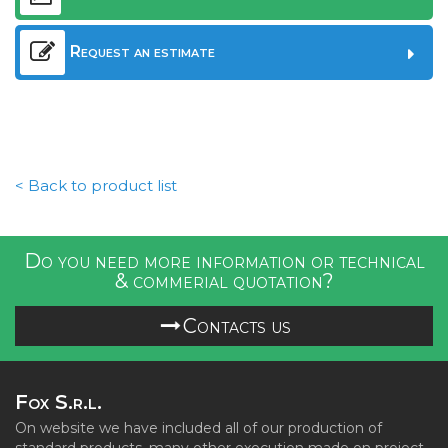
Request an estimate
< Back to product list
Do you need more information or technical
& commerial quotation?
Contacts us
Fox S.r.l.
On website we have included all of our production of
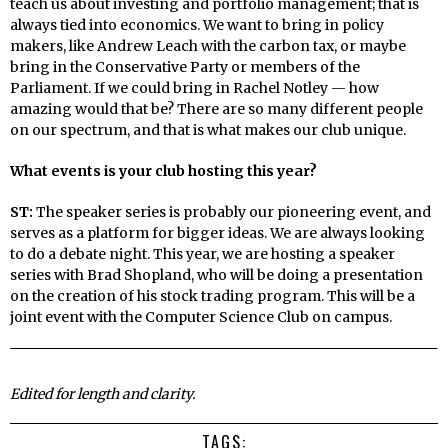
teach us about investing and portfolio management; that is
always tied into economics. We want to bring in policy
makers, like Andrew Leach with the carbon tax, or maybe
bring in the Conservative Party or members of the
Parliament. If we could bring in Rachel Notley — how
amazing would that be? There are so many different people
on our spectrum, and that is what makes our club unique.
What events is your club hosting this year?
ST:
The speaker series is probably our pioneering event, and
serves as a platform for bigger ideas. We are always looking
to do a debate night. This year, we are hosting a speaker
series with Brad Shopland, who will be doing a presentation
on the creation of his stock trading program. This will be a
joint event with the Computer Science Club on campus.
Edited for length and clarity.
TAGS:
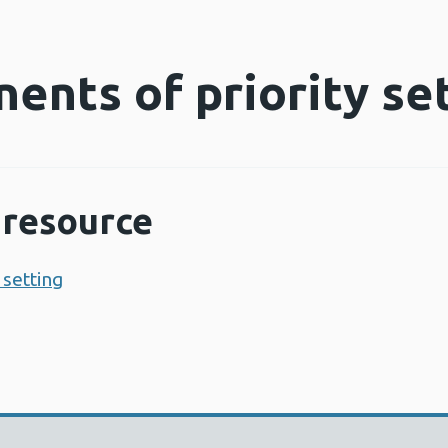
ents of priority se
resource
 setting
Opens a new window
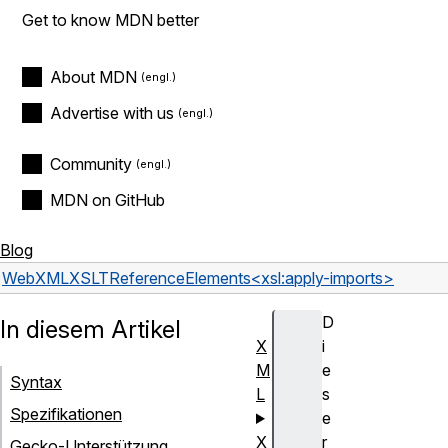
Get to know MDN better
About MDN
Advertise with us
Community
MDN on GitHub
Blog
Web
XML
XSLT
Reference
Elements
<xsl:apply-imports>
D
In diesem Artikel
X
i
M
e
Syntax
L
s
Spezifikationen
e
X
r
Gecko-Unterstützung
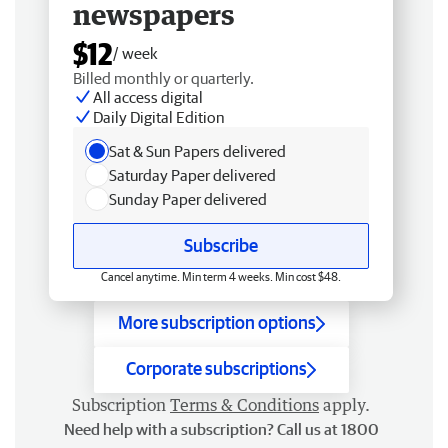
newspapers
$12
/ week
Billed monthly or quarterly.
All access digital
Daily Digital Edition
Sat & Sun Papers delivered
Saturday Paper delivered
Sunday Paper delivered
Subscribe
Cancel anytime. Min term 4 weeks. Min cost $48.
More subscription options
Corporate subscriptions
Subscription
Terms & Conditions
apply.
Need help with a subscription? Call us at 1800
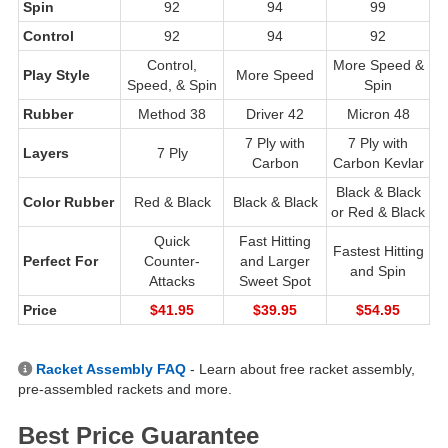
Spin
92
94
99
Control
92
94
92
Control,
More Speed &
Play Style
More Speed
Speed, & Spin
Spin
Rubber
Method 38
Driver 42
Micron 48
7 Ply with
7 Ply with
Layers
7 Ply
Carbon
Carbon Kevlar
Black & Black
Color Rubber
Red & Black
Black & Black
or Red & Black
Quick
Fast Hitting
Fastest Hitting
Perfect For
Counter-
and Larger
and Spin
Attacks
Sweet Spot
Price
$41.95
$39.95
$54.95
Racket Assembly FAQ
- Learn about free racket assembly,
pre-assembled rackets and more.
Best Price Guarantee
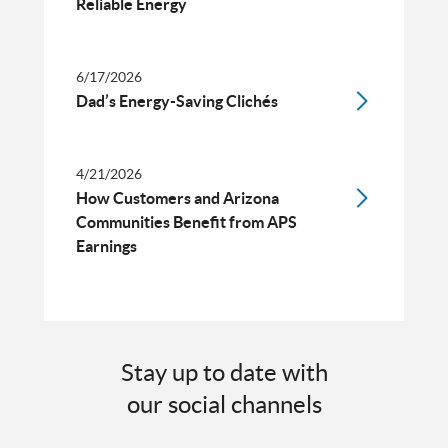
Reliable Energy
6/17/2026
Dad’s Energy-Saving Clichés
4/21/2026
How Customers and Arizona
Communities Benefit from APS
Earnings
Stay up to date with
our social channels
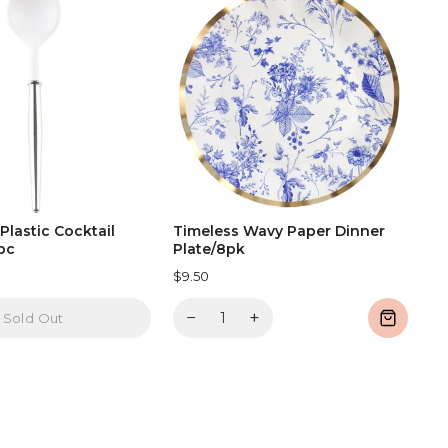
 Plastic Cocktail
Timeless Wavy Paper Dinner
pc
Plate/8pk
$9.50
−
+
Sold Out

++++++++

Give every line of text in the material above as a Markdown table with the columns n (a running row number) and Line, omitting blank lines. Leave the pictures out of the answer.

| n | Line |
|---|---|
| 1 | Request an estimate |
| 2 | < Back to product list |
| 3 | Do you need more information or technical |
| 4 | & commerial quotation? |
| 5 | Contacts us |
| 6 | Fox S.r.l. |
| 7 | On website we have included all of our production of |
| 8 | teach us about investing and portfolio management; that is |
| 9 | always tied into economics. We want to bring in policy |
| 10 | makers, like Andrew Leach with the carbon tax, or maybe |
| 11 | bring in the Conservative Party or members of the |
| 12 | Parliament. If we could bring in Rachel Notley — how |
| 13 | amazing would that be? There are so many different people |
| 14 | on our spectrum, and that is what makes our club unique. |
| 15 | What events is your club hosting this year? |
| 16 | ST: |
| 17 | The speaker series is probably our pioneering event, and |
| 18 | serves as a platform for bigger ideas. We are always looking |
| 19 | to do a debate night. This year, we are hosting a speaker |
| 20 | series with Brad Shopland, who will be doing a presentation |
| 21 | on the creation of his stock trading program. This will be a |
| 22 | joint event with the Computer Science Club on campus. |
| 23 | Edited for length and clarity. |
| 24 | TAGS: |
| 25 | ents of priority se |
| 26 | resource |
| 27 |  setting |
| 28 | Opens a new window |
| 29 | Get to know MDN better |
| 30 | About MDN |
| 31 | Advertise with us |
| 32 | Community |
| 33 | MDN on GitHub |
| 34 | Blog |
| 35 | Web |
| 36 | XML |
| 37 | XSLT |
| 38 | Reference |
| 39 | Elements |
| 40 | <xsl:apply-imports> |
| 41 | D |
| 42 | In diesem Artikel |
| 43 | X |
| 44 | i |
| 45 | M |
| 46 | e |
| 47 | Syntax |
| 48 | L |
| 49 | s |
| 50 | Spezifikationen |
| 51 | e |
| 52 | X |
| 53 | r |
| 54 | Gecko-Unterstützung |
| 55 | newspapers |
| 56 | $12 |
| 57 | / week |
| 58 | Billed monthly or quarterly. |
| 59 | All access digital |
| 60 | Daily Digital Edition |
| 61 | Sat & Sun Papers delivered |
| 62 | Saturday Paper delivered |
| 63 | Sunday Paper delivered |
| 64 | Subscribe |
| 65 | Cancel anytime. Min term 4 weeks. Min cost $48. |
| 66 | More subscription options |
| 67 | Corporate subscriptions |
| 68 | Subscription |
| 69 | Terms & Conditions |
| 70 | apply. |
| 71 | Need help with a subscription? Call us at 1800 |
| 72 | Spin |
| 73 | 92 |
| 74 | 94 |
| 75 | 99 |
| 76 | Control |
| 77 | 92 |
| 78 | 94 |
| 79 | 92 |
| 80 | Control, |
| 81 | More Speed & |
| 82 | Play Style |
| 83 | More Speed |
| 84 | Speed, & Spin |
| 85 | Spin |
| 86 | Rubber |
| 87 | Method 38 |
| 88 | Driver 42 |
| 89 | Micron 48 |
| 90 | 7 Ply with |
| 91 | 7 Ply with |
| 92 | Layers |
| 93 | 7 Ply |
| 94 | Carbon |
| 95 | Carbon Kevlar |
| 96 | Black & Black |
| 97 | Color Rubber |
| 98 | Red & Black |
| 99 | Black & Black |
| 100 | or Red & Black |
| 101 | Quick |
| 102 | Fast Hitting |
| 103 | Fastest Hitting |
| 104 | Perfect For |
| 105 | Counter- |
| 106 | and Larger |
| 107 | and Spin |
| 108 | Attacks |
| 109 | Sweet Spot |
| 110 | Price |
| 111 | $41.95 |
| 112 | $39.95 |
| 113 | $54.95 |
| 114 | Racket Assembly FAQ |
| 115 | - Learn about free racket assembly, |
| 116 | pre-assembled rackets and more. |
| 117 | Best Price Guarantee |
| 118 | Reliable Energy |
| 119 | 6/17/2026 |
| 120 | Dad’s Energy-Saving Clichés |
| 121 | 4/21/2026 |
| 122 | How Customers and Arizona |
| 123 | Communities Benefit from APS |
| 124 | Earnings |
| 125 | Stay up to date with |
| 126 | our social channels |
| 127 |  Plastic Cocktail |
| 128 | Timeless Wavy Paper Dinner |
| 129 | pc |
| 130 | Plate/8pk |
| 131 | $9.50 |
| 132 | − |
| 133 | + |
| 134 | Sold Out |